═════ Extracted information ═════

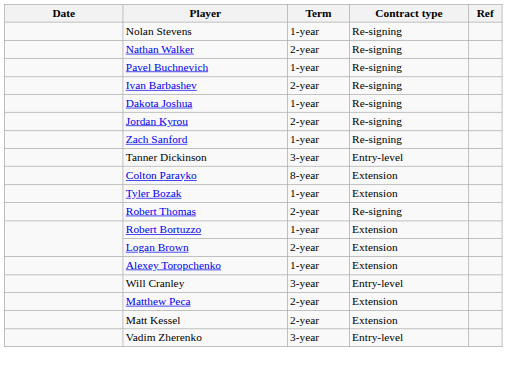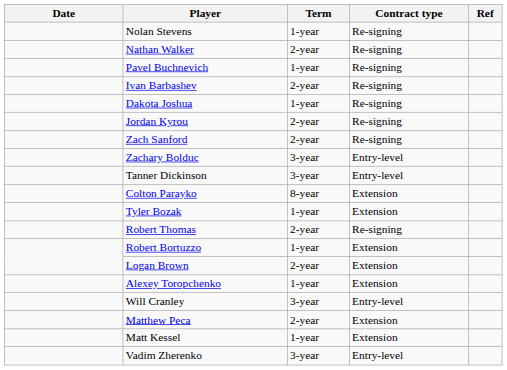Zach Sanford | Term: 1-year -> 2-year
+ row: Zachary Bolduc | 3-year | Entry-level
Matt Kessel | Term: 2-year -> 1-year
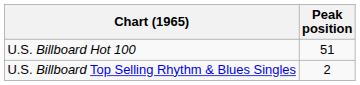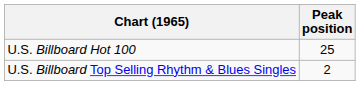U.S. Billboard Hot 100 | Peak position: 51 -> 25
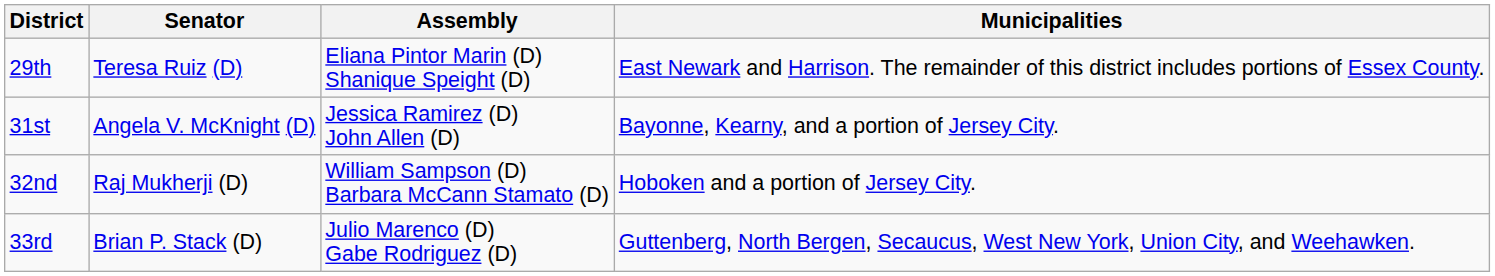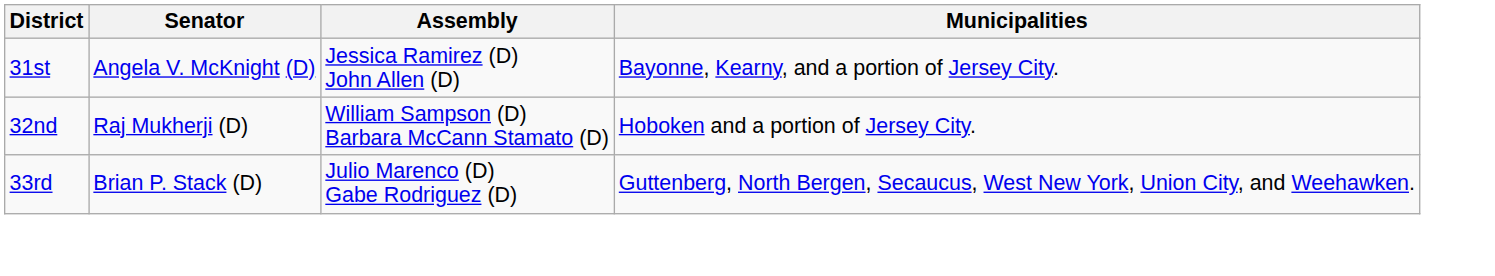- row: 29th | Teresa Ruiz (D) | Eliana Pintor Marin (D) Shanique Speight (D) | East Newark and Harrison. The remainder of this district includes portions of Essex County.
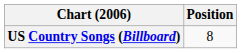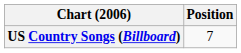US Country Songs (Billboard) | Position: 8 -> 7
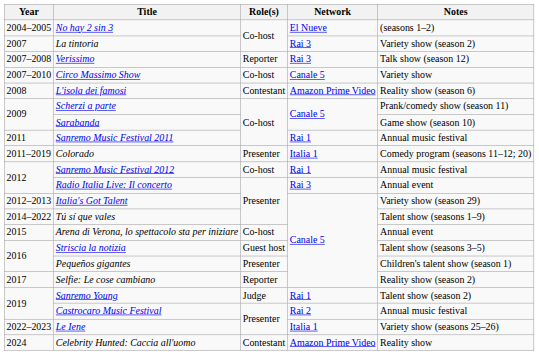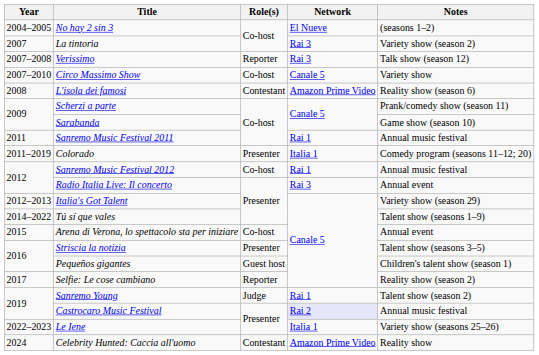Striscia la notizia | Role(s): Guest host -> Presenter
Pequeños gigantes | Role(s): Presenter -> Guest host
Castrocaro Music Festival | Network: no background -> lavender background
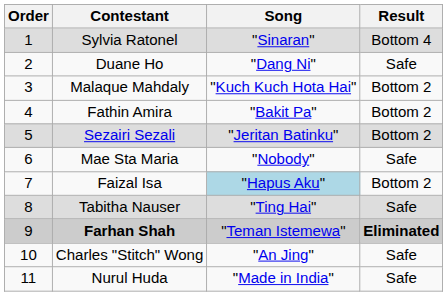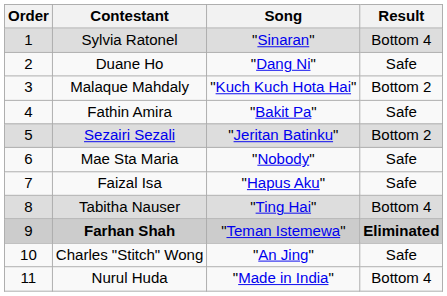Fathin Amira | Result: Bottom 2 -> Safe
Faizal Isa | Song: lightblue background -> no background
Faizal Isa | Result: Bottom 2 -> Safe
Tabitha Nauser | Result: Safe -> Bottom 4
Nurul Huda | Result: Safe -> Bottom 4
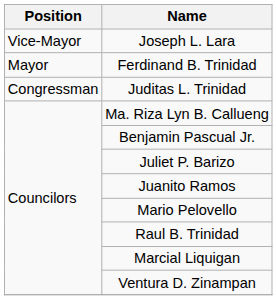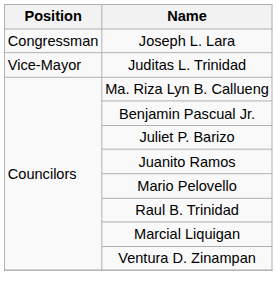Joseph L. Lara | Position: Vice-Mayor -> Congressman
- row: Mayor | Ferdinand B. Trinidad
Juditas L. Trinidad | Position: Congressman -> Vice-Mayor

═════

» Stated goal
Return every line of the material above word for word, without the pictures.

» Task response
Zach Sanford | Term: 1-year -> 2-year
+ row: Zachary Bolduc | 3-year | Entry-level
Matt Kessel | Term: 2-year -> 1-year
U.S. Billboard Hot 100 | Peak position: 51 -> 25
- row: 29th | Teresa Ruiz (D) | Eliana Pintor Marin (D) Shanique Speight (D) | East Newark and Harrison. The remainder of this district includes portions of Essex County.
US Country Songs (Billboard) | Position: 8 -> 7
Striscia la notizia | Role(s): Guest host -> Presenter
Pequeños gigantes | Role(s): Presenter -> Guest host
Castrocaro Music Festival | Network: no background -> lavender background
Fathin Amira | Result: Bottom 2 -> Safe
Faizal Isa | Song: lightblue background -> no background
Faizal Isa | Result: Bottom 2 -> Safe
Tabitha Nauser | Result: Safe -> Bottom 4
Nurul Huda | Result: Safe -> Bottom 4
Joseph L. Lara | Position: Vice-Mayor -> Congressman
- row: Mayor | Ferdinand B. Trinidad
Juditas L. Trinidad | Position: Congressman -> Vice-Mayor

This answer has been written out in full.